My family has experienced many unexplained happenings connected to loved ones who have passed. I’ve told some of those stories in an earlier blog post, “Ghosts, and Other Frightening Things.” If you like a haunting, and you can stomach a bit of real-life scariness, here’s the link. For my father to hide the Christmas Eve Candle—reaching out somehow from beyond—would be just one more chapter in a story of many years’ making.

Eventually, we all had to return to our own lives and homes, and my mother spent her first days alone at the farm. Not too many days into her changed life, she called one day. “I found the candle,” she said.

“Really?” I exclaimed. “Where?”

“In the cabinet above the dryer, where it’s always been.”

We both started to laugh. Of course. The cabinet where it had always been.

It could be argued that one of us had played some sort of trick. But hiding and returning the candle with a flourish would be just like my dad—and he didn’t seem to be done yet. As the first Easter after his death approached, Mom went into the hutch for the Easter egg-shaped candy dish she’d made in ceramics class, only to find it was now gone. She searched the hutch. The candy dish was nowhere in it. It was nowhere to be found. She gave up, apart from complaining to me by phone that now the Easter egg candy dish was missing. “It’s Dad,” we agreed.
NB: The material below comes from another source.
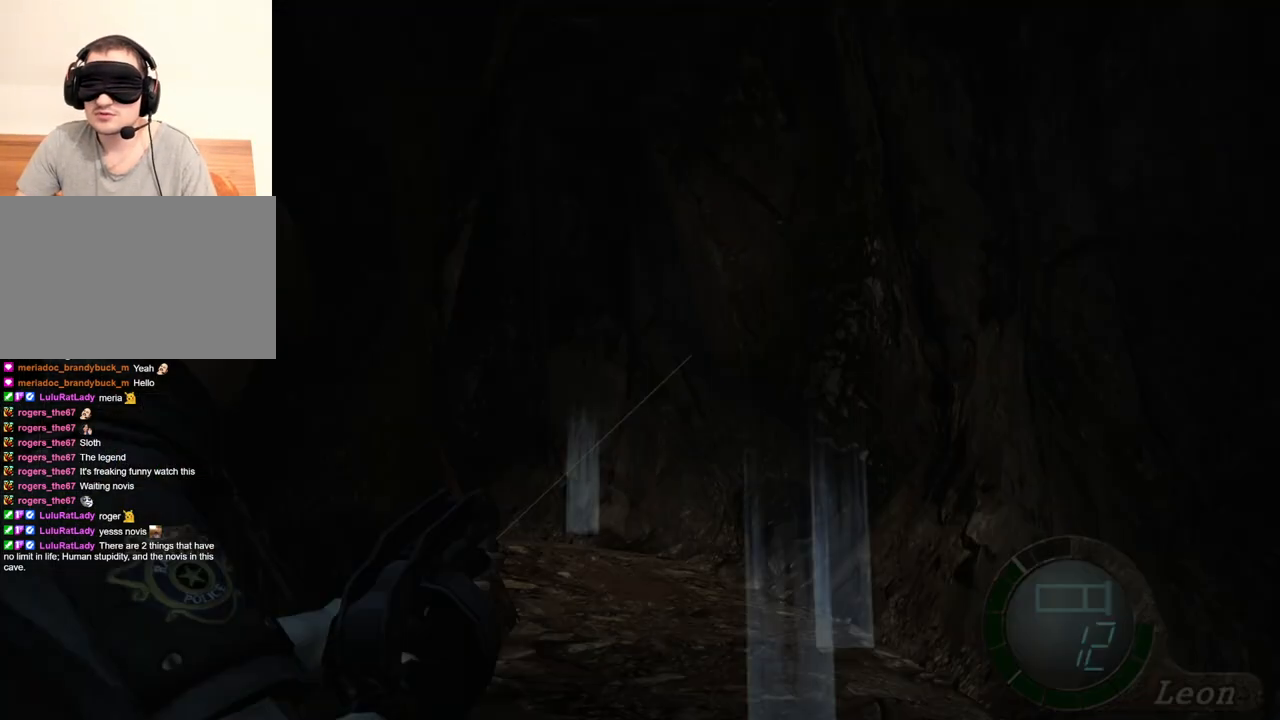
{"keys": [], "mouse": ["right"], "events": []}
Weeks later, during which none of us had been at home to play another trick, she went into the hutch for something else, and there was the candy dish—back in the spot where it always was.

You might be wondering, why I’m telling you this?

Well, like my dad, I am prone to catching people up in stories. But it’s also because I know that you too have lost loved ones, been left in some state of wondering and hoping. I’ve not said much here about my mom’s passing, and there’s a reason. It’s just a month now, too close. A dear cousin who, a few years ago, walked as caregiver through her own mother’s last days—as I did with mine—told me, when Mom passed, that time will be my friend. I will be able to remember my mother young and vital again. I believe her. My dad’s passing taught me that a day will come when grief lessens and a floodgate of remembered stories will open.

For now, I will say this: my dad wanted to spend 100 years on this earth, a wish he wasn’t granted. His periodically showing up somehow, to remind my mother of him and to care for her, makes perfect, loving sense to me. But my mom, as she aged, was ready to leave this world, whenever it happened. Since she passed, I have watched, out of habit and hope, for things around my house to go missing and reappear. But nothing has—not even the magically relighting Christmas Eve Candle.

My husband and I are living in a deep quiet. I understand the pensive ordinariness of our days to mean that my parents are reunited somewhere. They’re happy—neither needing nor wanting to hide candles. It’s just like what that beautiful picture of them managed to catch. They’re wrapped up together, and sweetly in love.